_Source document:_
····················
We start our tale being introduced to Bluebeard, a man who is at once powerful yet repulsive. Despite his great fortune, Bluebeard is despised by the ladies. One might suppose that the matter is perhaps simply some unstylish hair dye, easily remedied. However, if it were simply a matter of style, Bluebeard would have ceased dying his beard and thus been able to win as many suitors as he liked with his impressive wealth. What is implied, is that the blue nature of the beard is natural to its owner, yet unnatural to humanity. Significantly, it is not just any part of this man which is blue, but it is his beard, the symbol of his virility, power, status, and wisdom which is unnatural and not entirely human. Throughout the history of this tale’s interpretation, some have seen this as a hint that the man is a magician. Whatever may be the case, Perrault is making it crystal clear that this man is wealthy and powerful, yet inhumanly and unnaturally so.

“One of his neighbors, a respectable lady, had two daughters who were perfect beauties. He asked for the hand of one, but left it up to the mother to choose which one. Neither of the two girls wanted to marry him, and the offer went back and forth between them, since they could not bring themselves to marry a man with a blue beard. What added even more to their sense of disgust was that he had already married several women, and no one knew what had become of them.”

What a rare find – two perfectly beautiful neighbors who are also of a marriageable age. I will say, everyone in this story keeps fixating on the fact that he has a blue beard which makes him ugly. I find the fact that he has several missing wives to be significantly more concerning.
····················
Dataset entries
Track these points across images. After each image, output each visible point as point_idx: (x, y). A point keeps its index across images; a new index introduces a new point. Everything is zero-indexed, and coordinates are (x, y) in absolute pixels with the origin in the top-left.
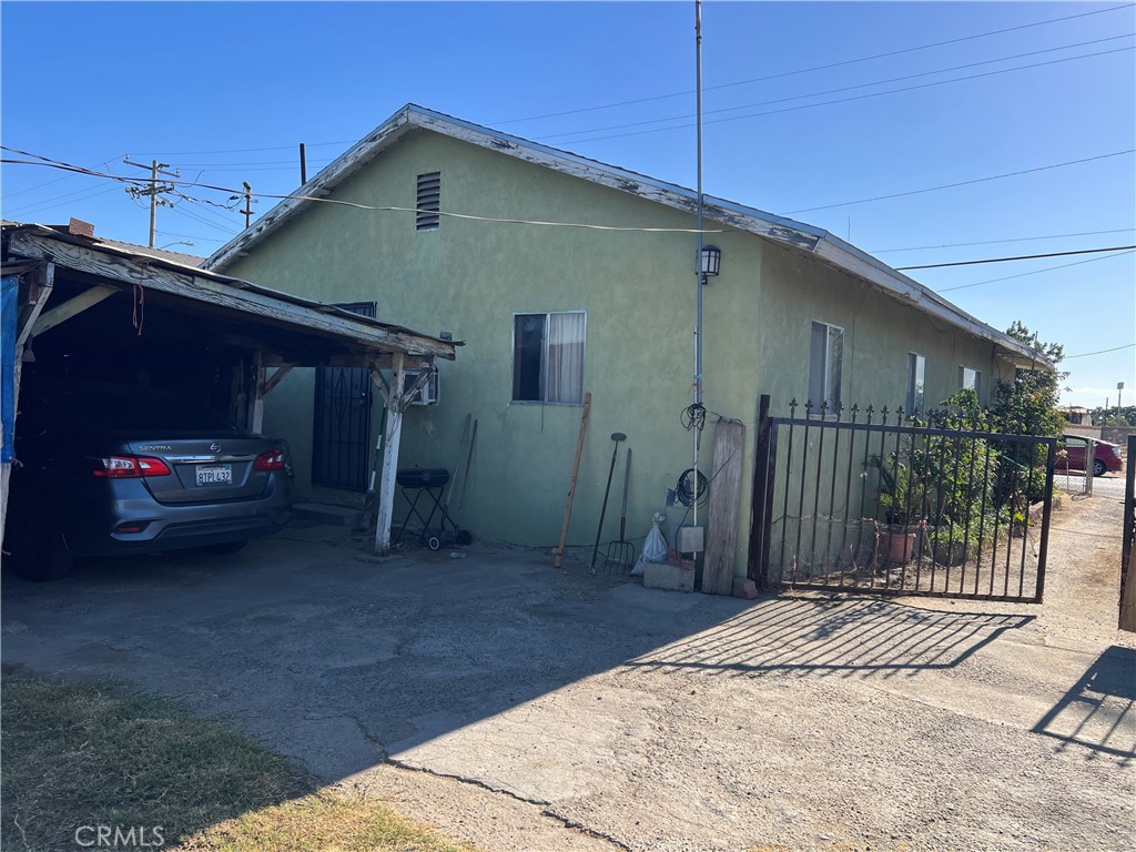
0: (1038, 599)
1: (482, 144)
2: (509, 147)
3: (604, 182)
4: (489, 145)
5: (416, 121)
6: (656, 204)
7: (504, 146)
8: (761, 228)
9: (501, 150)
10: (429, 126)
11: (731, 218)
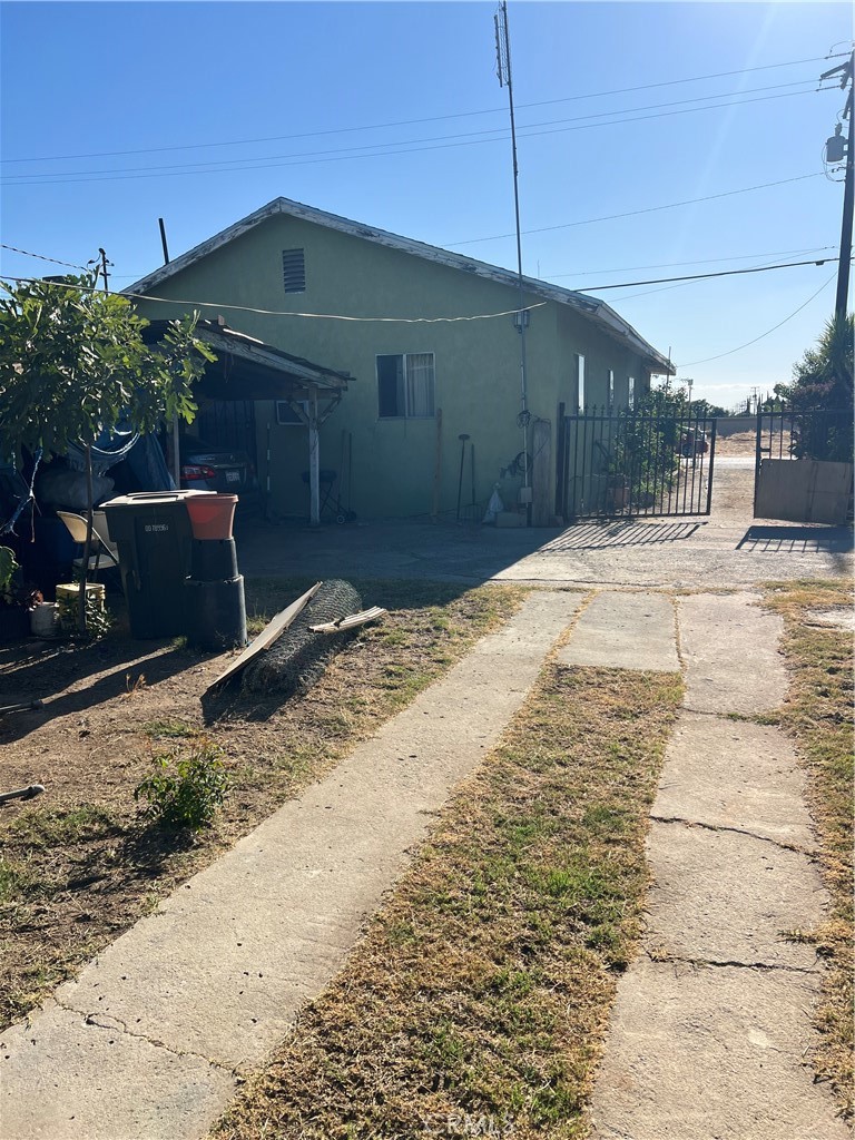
0: (708, 513)
1: (349, 232)
2: (372, 236)
3: (450, 264)
4: (354, 232)
5: (289, 211)
6: (490, 280)
7: (368, 235)
8: (563, 299)
9: (366, 238)
10: (301, 216)
11: (542, 291)
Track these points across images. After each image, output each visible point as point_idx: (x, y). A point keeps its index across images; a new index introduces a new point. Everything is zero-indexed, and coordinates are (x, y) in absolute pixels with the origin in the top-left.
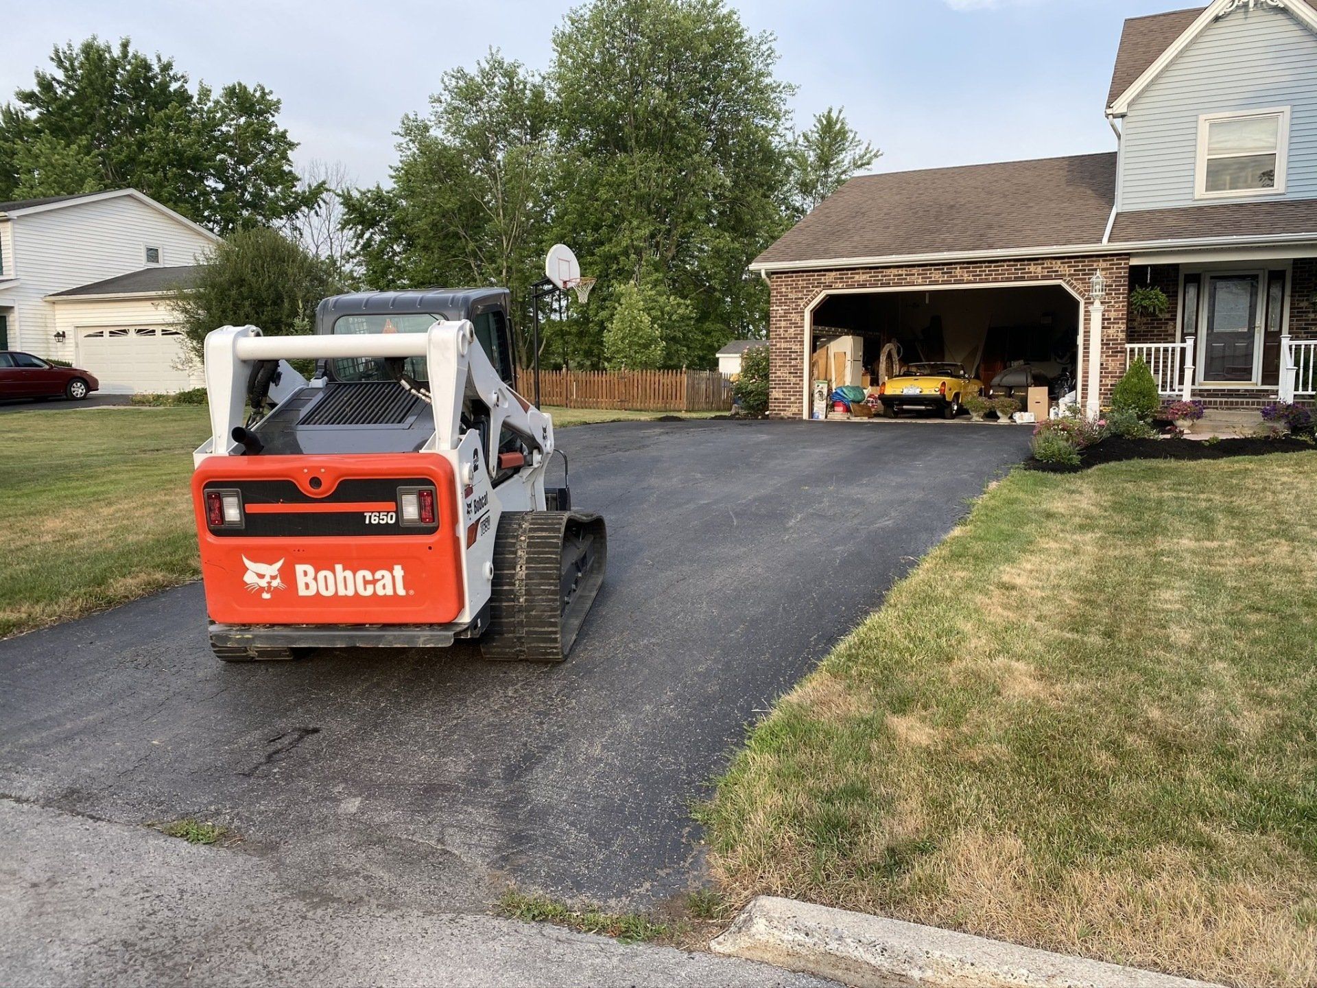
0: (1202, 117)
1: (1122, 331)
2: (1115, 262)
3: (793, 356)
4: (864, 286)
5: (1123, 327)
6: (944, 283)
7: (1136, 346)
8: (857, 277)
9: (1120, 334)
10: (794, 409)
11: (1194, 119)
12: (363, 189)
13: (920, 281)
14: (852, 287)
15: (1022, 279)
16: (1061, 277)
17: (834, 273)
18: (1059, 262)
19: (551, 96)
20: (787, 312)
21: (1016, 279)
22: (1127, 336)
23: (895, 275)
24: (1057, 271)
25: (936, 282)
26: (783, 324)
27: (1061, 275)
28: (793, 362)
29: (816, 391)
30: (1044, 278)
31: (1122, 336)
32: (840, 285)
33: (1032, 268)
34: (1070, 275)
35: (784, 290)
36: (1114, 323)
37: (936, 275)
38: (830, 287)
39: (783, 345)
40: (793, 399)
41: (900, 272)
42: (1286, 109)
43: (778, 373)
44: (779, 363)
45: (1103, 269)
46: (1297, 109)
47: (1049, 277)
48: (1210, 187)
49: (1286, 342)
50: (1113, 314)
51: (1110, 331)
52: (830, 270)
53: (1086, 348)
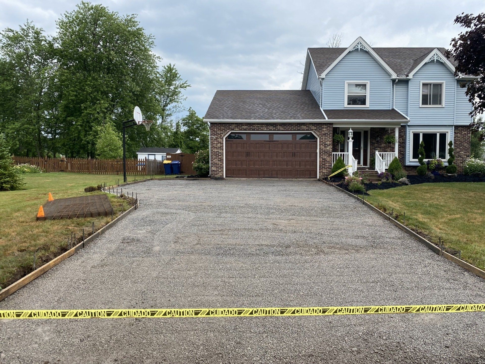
0: (346, 82)
3: (220, 154)
4: (246, 130)
7: (335, 153)
8: (243, 127)
9: (331, 149)
10: (220, 174)
11: (343, 82)
13: (266, 129)
14: (242, 130)
15: (299, 130)
16: (312, 130)
18: (311, 125)
20: (217, 138)
21: (298, 130)
24: (311, 128)
25: (271, 130)
26: (215, 142)
28: (220, 157)
31: (331, 150)
32: (237, 129)
33: (303, 127)
34: (315, 129)
35: (215, 130)
37: (271, 128)
38: (233, 130)
39: (216, 150)
40: (220, 170)
42: (369, 82)
43: (214, 161)
44: (214, 157)
45: (325, 128)
46: (371, 82)
47: (308, 130)
48: (349, 104)
49: (377, 153)
50: (328, 143)
51: (328, 148)
52: (233, 124)
53: (320, 153)
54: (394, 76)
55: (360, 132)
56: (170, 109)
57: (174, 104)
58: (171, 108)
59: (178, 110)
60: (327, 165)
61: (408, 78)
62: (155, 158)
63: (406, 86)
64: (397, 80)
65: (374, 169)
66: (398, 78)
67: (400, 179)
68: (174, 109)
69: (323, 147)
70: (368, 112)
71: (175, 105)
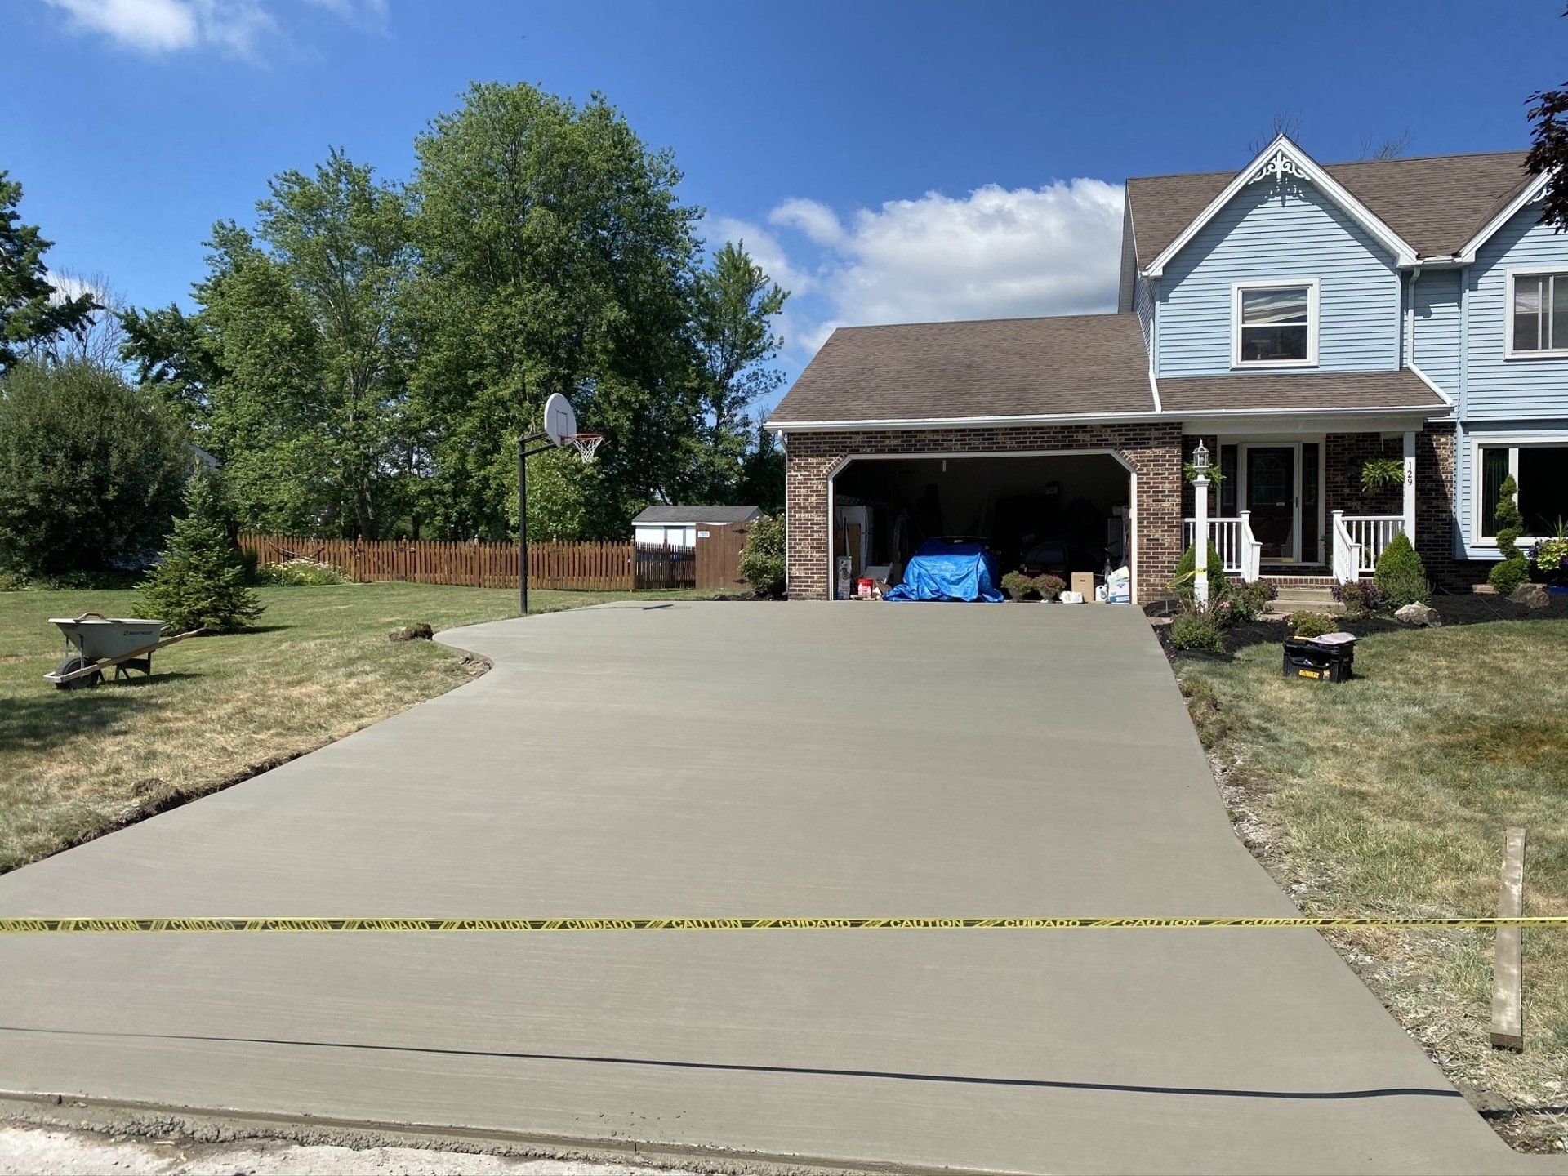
0: (1235, 285)
1: (1177, 505)
2: (1168, 431)
3: (816, 528)
4: (896, 451)
5: (1178, 500)
6: (985, 450)
8: (887, 441)
9: (1175, 508)
10: (818, 589)
11: (1226, 286)
12: (153, 311)
13: (958, 447)
14: (882, 451)
15: (1069, 447)
16: (1111, 446)
17: (861, 436)
18: (1109, 430)
19: (414, 210)
20: (806, 479)
21: (1064, 448)
22: (1182, 509)
23: (929, 440)
24: (1107, 440)
25: (976, 449)
26: (803, 491)
27: (1112, 444)
28: (816, 536)
29: (841, 568)
30: (1093, 446)
31: (1177, 509)
32: (869, 450)
33: (1081, 436)
34: (1121, 444)
35: (803, 453)
36: (1169, 496)
37: (975, 442)
38: (856, 451)
39: (803, 516)
40: (816, 576)
41: (935, 437)
42: (1315, 281)
43: (799, 548)
44: (799, 536)
45: (1156, 439)
46: (1324, 282)
47: (1098, 446)
48: (1245, 357)
49: (1338, 518)
50: (1167, 486)
51: (1166, 504)
52: (857, 433)
53: (1140, 522)
54: (1407, 257)
55: (1291, 450)
56: (739, 386)
57: (749, 367)
58: (744, 381)
59: (763, 386)
60: (1166, 558)
61: (1457, 260)
62: (666, 540)
63: (1455, 290)
64: (1417, 274)
65: (1330, 573)
66: (1420, 262)
67: (1404, 608)
68: (753, 384)
69: (1151, 500)
70: (1310, 382)
71: (751, 372)
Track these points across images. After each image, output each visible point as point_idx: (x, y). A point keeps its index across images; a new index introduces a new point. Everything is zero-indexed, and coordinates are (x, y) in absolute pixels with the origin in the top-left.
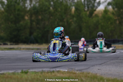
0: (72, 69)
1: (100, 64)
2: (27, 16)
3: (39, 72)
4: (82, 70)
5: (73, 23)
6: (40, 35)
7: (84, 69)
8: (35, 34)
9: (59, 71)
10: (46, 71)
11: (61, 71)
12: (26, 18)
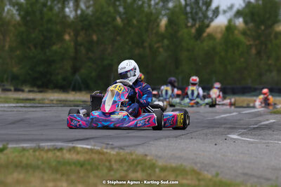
····················
_Exercise tasks:_
**1.** Translate this sentence from the Bluebeard commentary into Spanish: "Despite his great fortune, Bluebeard is despised by the ladies."
**2.** Answer these questions from the Bluebeard commentary:
(a) Which part of Bluebeard is blue?
(b) How many daughters did the neighbor have?
(c) What does the commentator find more concerning than the blue beard?
**3.** Carry on the Bluebeard commentary from its last sentence.

_Response list:_
**1.** A pesar de su gran fortuna, Barba Azul es despreciado por las damas.

**2.**
(a) His beard.
(b) Two.
(c) That he has several missing wives.

**3.**
“In order to cultivate their acquaintance, Bluebeard threw a party for the two girls with their mother, three or four of their closest friends, and a few young men from the neighborhood in one of his country houses. It lasted an entire week. Everyday there were parties of pleasure, hunting, fishing, dancing, and dining. The guests never even slept, but cavorted and caroused all night long. Everything went so well that the younger of the two sisters began to think that the beard of the master of the house was not so blue after all and that he was in fact a fine fellow. As soon as they returned to town, the marriage was celebrated.”

Pleasure and familiarity have dulled the beautiful girl’s perception of the bizarre, abnormal, and inhuman nature of her host. Bluebeard’s generosity and care have eased her into trust and a sense of security.

“After a month had passed, Bluebeard told his wife that he had to travel to take care of some urgent business in the provinces and that he would be away for at least six weeks. He urged her to enjoy herself while he was away, to invite her close friends and to take them out to the country if she wished. Above all, she was to stay in good spirits.

“Here,” he said, “are the keys to my two large store rooms. Here are the ones for the gold and silver china that is too good for everyday use. Here are the ones for my strongboxes, where my gold and silver are kept. Here are the ones for the caskets where my jewels are stored. And finally, this is the passkey to all the rooms in my mansion. As for this particular key, it is the key to the small room at the end of the long passage on the lower floor. Open anything you want. Go anywhere you wish. But I absolutely forbid you to enter that little room, and if you so much as open it a crack, there will be no limit to my anger.”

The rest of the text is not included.